- [Recorded data]:

★ ★ ★ ★ ★ ★ ★

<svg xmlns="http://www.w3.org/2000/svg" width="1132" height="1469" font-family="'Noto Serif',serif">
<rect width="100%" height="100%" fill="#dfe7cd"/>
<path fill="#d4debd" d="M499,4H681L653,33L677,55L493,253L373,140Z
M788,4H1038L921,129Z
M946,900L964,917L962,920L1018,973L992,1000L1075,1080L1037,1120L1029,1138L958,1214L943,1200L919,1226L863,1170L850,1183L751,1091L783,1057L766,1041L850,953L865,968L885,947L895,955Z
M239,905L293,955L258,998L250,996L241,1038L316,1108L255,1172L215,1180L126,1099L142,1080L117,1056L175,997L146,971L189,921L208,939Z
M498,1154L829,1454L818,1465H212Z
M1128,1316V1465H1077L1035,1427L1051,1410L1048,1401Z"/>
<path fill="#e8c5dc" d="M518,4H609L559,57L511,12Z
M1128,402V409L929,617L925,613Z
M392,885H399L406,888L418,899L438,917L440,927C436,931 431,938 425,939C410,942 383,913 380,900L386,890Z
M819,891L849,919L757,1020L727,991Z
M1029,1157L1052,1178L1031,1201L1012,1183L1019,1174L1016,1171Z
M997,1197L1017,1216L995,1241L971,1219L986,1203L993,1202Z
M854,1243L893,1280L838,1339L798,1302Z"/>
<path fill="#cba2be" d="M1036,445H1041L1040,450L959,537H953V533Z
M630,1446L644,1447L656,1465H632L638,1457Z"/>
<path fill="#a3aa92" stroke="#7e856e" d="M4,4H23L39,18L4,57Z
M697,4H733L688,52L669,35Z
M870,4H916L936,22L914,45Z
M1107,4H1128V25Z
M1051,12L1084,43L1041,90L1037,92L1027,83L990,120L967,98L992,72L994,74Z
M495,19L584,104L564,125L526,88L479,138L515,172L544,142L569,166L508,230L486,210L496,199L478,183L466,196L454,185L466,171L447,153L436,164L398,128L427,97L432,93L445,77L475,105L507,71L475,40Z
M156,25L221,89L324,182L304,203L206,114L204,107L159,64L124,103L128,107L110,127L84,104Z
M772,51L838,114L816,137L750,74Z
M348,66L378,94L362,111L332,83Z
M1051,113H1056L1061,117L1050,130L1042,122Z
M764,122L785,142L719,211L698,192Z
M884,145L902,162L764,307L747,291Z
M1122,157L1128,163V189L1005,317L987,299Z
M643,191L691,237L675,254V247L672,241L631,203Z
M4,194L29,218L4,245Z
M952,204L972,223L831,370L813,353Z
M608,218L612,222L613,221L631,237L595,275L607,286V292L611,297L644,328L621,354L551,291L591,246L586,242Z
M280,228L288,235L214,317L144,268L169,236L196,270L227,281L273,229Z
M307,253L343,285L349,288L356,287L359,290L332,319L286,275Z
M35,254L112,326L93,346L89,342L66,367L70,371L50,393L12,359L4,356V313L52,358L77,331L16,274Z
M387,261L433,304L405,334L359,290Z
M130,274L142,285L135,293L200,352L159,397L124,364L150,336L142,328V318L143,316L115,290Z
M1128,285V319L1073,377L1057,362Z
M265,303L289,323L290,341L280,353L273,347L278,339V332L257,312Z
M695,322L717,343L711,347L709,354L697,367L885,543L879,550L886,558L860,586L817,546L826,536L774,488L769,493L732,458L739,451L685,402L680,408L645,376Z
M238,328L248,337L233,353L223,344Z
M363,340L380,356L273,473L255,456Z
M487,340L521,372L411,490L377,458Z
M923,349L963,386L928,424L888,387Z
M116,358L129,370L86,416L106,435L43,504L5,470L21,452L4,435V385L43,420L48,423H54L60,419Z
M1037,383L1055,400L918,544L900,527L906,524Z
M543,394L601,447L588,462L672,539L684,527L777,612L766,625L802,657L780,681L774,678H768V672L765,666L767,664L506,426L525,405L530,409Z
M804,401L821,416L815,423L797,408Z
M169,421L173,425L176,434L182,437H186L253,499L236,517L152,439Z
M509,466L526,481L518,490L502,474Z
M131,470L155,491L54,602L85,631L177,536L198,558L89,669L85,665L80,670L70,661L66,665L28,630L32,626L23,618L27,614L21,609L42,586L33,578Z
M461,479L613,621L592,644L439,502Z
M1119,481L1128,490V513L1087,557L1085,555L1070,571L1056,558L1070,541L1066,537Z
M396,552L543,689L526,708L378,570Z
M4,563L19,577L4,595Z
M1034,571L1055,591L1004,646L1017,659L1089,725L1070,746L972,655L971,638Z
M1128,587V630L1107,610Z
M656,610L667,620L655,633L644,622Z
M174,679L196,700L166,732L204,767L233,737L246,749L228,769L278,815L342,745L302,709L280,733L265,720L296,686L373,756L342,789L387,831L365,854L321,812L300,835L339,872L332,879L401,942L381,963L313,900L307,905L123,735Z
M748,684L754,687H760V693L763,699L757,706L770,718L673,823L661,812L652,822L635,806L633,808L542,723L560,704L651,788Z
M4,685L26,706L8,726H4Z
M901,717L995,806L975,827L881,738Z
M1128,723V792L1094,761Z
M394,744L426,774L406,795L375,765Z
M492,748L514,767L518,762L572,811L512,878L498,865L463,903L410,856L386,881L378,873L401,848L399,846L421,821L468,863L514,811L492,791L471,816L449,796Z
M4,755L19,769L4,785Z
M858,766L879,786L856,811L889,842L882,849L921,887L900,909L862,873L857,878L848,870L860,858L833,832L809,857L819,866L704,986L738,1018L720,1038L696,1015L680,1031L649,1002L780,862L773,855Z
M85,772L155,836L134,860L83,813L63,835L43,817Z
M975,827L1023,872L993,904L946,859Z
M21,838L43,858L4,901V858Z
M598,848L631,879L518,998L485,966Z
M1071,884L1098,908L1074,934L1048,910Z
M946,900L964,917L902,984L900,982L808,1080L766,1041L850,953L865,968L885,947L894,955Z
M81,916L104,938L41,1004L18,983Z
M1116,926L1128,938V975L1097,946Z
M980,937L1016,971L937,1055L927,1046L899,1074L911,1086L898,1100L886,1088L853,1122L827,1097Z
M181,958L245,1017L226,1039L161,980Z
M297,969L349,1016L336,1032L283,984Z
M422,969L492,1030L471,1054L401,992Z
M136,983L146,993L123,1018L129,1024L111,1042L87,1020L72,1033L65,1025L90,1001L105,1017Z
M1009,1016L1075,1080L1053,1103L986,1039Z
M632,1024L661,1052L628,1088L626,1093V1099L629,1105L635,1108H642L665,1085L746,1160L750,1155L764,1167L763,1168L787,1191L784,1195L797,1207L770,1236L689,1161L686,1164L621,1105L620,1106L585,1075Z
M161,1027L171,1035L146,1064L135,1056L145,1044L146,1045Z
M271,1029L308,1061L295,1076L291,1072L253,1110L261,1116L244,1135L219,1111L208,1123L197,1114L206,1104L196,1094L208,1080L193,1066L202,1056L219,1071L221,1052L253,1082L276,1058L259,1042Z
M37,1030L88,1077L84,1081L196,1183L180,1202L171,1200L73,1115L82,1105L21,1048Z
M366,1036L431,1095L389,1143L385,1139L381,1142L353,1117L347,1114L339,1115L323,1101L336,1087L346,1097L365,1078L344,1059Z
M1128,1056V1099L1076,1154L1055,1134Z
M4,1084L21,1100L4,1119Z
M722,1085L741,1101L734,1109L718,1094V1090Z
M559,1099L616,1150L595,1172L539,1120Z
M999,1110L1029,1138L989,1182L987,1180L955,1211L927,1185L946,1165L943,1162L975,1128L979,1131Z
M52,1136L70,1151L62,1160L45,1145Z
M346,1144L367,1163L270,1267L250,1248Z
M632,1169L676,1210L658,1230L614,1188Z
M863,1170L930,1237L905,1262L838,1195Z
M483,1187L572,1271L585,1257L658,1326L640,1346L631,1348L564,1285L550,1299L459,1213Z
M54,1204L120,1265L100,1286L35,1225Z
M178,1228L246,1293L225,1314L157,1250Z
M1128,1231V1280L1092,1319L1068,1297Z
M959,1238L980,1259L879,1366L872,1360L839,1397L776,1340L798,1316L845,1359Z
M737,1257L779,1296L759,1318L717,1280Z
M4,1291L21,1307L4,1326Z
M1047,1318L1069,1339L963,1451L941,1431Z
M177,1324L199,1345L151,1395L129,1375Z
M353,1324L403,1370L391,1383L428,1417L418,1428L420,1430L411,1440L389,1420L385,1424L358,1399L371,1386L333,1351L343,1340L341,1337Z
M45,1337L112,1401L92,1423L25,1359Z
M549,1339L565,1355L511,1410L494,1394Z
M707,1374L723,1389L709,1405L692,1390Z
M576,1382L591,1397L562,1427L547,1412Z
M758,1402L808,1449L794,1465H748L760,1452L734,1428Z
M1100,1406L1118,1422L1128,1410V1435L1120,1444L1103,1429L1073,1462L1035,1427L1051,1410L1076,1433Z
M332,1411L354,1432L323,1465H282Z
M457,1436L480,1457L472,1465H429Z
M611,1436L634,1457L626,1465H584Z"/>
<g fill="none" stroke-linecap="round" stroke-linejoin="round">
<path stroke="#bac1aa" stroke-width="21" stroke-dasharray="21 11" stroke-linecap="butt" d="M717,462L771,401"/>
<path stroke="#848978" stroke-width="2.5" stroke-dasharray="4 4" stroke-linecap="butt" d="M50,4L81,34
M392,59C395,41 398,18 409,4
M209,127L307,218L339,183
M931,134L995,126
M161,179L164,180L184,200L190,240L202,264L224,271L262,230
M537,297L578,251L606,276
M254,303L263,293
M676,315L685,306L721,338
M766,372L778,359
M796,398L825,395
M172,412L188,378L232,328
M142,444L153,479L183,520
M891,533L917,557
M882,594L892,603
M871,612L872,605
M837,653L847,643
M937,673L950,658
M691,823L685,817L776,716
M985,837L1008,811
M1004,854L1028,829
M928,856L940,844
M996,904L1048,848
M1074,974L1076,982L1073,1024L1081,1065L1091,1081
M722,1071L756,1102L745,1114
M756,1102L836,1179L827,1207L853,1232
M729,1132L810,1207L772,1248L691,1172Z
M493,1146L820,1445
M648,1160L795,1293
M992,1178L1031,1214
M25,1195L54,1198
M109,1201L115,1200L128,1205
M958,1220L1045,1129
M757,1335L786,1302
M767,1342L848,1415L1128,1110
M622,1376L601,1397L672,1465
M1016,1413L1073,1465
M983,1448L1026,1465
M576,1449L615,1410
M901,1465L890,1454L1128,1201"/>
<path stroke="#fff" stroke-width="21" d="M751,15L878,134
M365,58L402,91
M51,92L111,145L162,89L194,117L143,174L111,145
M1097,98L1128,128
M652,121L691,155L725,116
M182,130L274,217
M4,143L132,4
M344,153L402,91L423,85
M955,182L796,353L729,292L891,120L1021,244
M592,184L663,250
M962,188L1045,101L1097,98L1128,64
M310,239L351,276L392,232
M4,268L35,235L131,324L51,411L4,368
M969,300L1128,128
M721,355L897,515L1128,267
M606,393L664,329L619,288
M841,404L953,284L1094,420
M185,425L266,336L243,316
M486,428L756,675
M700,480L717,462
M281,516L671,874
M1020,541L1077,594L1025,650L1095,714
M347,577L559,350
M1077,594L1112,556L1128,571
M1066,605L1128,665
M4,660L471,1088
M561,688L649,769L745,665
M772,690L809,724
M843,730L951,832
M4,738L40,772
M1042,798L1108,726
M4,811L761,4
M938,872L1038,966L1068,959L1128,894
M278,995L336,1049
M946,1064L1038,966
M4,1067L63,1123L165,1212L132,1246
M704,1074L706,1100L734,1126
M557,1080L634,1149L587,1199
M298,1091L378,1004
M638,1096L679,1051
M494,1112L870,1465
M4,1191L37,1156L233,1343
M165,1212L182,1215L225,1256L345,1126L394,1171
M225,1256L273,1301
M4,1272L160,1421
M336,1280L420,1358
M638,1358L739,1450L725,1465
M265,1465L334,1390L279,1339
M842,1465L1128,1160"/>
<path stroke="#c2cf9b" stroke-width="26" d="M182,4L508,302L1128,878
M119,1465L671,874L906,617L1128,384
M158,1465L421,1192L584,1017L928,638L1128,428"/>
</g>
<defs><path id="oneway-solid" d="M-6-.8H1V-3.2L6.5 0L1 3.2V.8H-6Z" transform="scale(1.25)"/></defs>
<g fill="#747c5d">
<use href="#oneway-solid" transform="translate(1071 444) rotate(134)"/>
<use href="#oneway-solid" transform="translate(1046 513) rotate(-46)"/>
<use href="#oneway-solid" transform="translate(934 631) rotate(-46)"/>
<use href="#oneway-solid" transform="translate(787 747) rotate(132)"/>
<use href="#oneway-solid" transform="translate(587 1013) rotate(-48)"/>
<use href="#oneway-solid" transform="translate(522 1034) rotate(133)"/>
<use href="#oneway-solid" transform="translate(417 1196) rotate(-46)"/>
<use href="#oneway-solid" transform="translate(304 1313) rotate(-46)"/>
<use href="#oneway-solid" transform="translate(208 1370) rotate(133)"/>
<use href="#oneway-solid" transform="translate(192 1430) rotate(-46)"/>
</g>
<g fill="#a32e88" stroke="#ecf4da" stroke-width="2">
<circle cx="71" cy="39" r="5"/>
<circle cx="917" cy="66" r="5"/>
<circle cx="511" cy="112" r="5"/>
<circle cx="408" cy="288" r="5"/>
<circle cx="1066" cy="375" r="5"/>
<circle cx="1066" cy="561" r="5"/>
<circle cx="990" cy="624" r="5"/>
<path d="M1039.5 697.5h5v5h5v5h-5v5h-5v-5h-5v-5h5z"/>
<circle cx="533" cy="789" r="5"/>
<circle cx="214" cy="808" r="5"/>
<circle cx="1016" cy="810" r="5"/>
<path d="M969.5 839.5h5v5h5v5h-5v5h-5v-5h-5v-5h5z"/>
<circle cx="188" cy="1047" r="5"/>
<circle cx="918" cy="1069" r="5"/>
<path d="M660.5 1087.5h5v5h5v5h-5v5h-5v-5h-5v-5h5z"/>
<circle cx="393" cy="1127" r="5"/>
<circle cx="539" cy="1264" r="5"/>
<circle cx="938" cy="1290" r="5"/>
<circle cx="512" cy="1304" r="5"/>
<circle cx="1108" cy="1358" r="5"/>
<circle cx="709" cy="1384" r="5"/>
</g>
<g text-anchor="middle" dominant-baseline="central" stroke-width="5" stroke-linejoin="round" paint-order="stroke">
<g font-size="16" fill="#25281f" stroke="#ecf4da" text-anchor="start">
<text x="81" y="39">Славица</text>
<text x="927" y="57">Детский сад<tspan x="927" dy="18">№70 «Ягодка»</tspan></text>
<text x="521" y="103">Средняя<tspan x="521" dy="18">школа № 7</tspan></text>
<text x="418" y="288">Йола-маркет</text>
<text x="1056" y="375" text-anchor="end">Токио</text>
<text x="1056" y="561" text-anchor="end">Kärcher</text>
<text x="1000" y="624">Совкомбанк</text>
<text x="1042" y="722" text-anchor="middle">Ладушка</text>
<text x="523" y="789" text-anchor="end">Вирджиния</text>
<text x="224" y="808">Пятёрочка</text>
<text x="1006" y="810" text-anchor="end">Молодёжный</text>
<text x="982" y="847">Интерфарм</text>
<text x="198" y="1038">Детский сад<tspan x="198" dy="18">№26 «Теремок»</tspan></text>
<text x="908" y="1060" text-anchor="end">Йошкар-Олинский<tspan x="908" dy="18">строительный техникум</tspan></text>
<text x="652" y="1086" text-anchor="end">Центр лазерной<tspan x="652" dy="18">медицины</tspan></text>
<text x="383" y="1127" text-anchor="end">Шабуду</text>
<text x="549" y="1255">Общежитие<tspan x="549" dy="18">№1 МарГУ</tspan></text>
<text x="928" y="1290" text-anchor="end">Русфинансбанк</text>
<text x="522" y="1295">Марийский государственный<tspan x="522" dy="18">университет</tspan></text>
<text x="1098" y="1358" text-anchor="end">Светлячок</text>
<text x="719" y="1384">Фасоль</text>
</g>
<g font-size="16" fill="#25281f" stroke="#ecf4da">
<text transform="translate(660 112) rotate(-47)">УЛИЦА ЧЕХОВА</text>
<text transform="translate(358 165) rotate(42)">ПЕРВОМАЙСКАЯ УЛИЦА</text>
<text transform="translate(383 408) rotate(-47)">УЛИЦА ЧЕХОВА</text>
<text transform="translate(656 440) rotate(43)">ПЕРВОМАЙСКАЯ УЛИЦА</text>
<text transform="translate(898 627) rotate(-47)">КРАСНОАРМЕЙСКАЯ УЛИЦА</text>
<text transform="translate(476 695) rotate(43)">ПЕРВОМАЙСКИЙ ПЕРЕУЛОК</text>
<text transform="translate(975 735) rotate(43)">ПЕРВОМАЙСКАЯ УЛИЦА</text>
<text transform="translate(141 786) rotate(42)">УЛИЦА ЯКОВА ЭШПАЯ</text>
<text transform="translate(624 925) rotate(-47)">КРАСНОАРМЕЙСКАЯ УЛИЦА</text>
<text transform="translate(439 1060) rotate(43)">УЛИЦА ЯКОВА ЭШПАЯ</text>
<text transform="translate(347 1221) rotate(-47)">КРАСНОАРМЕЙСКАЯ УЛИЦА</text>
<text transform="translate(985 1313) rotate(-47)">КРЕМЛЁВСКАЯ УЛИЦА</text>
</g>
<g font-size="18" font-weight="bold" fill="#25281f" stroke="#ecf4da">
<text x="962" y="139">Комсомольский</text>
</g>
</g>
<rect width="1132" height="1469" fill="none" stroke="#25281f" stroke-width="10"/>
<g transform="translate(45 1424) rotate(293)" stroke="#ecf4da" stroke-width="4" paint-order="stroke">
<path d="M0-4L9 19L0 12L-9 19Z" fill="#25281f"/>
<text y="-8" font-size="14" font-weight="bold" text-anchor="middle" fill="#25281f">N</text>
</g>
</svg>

★ ★ ★ ★ ★ ★ ★

- [Work item]: Looking at the data above, return every line from the one with "M559,1099L616,1150L595,1172L539,1120Z" down to the one with "M931,134L995,126", exactly and inclusively.

- [Task response]:
M559,1099L616,1150L595,1172L539,1120Z
M999,1110L1029,1138L989,1182L987,1180L955,1211L927,1185L946,1165L943,1162L975,1128L979,1131Z
M52,1136L70,1151L62,1160L45,1145Z
M346,1144L367,1163L270,1267L250,1248Z
M632,1169L676,1210L658,1230L614,1188Z
M863,1170L930,1237L905,1262L838,1195Z
M483,1187L572,1271L585,1257L658,1326L640,1346L631,1348L564,1285L550,1299L459,1213Z
M54,1204L120,1265L100,1286L35,1225Z
M178,1228L246,1293L225,1314L157,1250Z
M1128,1231V1280L1092,1319L1068,1297Z
M959,1238L980,1259L879,1366L872,1360L839,1397L776,1340L798,1316L845,1359Z
M737,1257L779,1296L759,1318L717,1280Z
M4,1291L21,1307L4,1326Z
M1047,1318L1069,1339L963,1451L941,1431Z
M177,1324L199,1345L151,1395L129,1375Z
M353,1324L403,1370L391,1383L428,1417L418,1428L420,1430L411,1440L389,1420L385,1424L358,1399L371,1386L333,1351L343,1340L341,1337Z
M45,1337L112,1401L92,1423L25,1359Z
M549,1339L565,1355L511,1410L494,1394Z
M707,1374L723,1389L709,1405L692,1390Z
M576,1382L591,1397L562,1427L547,1412Z
M758,1402L808,1449L794,1465H748L760,1452L734,1428Z
M1100,1406L1118,1422L1128,1410V1435L1120,1444L1103,1429L1073,1462L1035,1427L1051,1410L1076,1433Z
M332,1411L354,1432L323,1465H282Z
M457,1436L480,1457L472,1465H429Z
M611,1436L634,1457L626,1465H584Z"/>
<g fill="none" stroke-linecap="round" stroke-linejoin="round">
<path stroke="#bac1aa" stroke-width="21" stroke-dasharray="21 11" stroke-linecap="butt" d="M717,462L771,401"/>
<path stroke="#848978" stroke-width="2.5" stroke-dasharray="4 4" stroke-linecap="butt" d="M50,4L81,34
M392,59C395,41 398,18 409,4
M209,127L307,218L339,183
M931,134L995,126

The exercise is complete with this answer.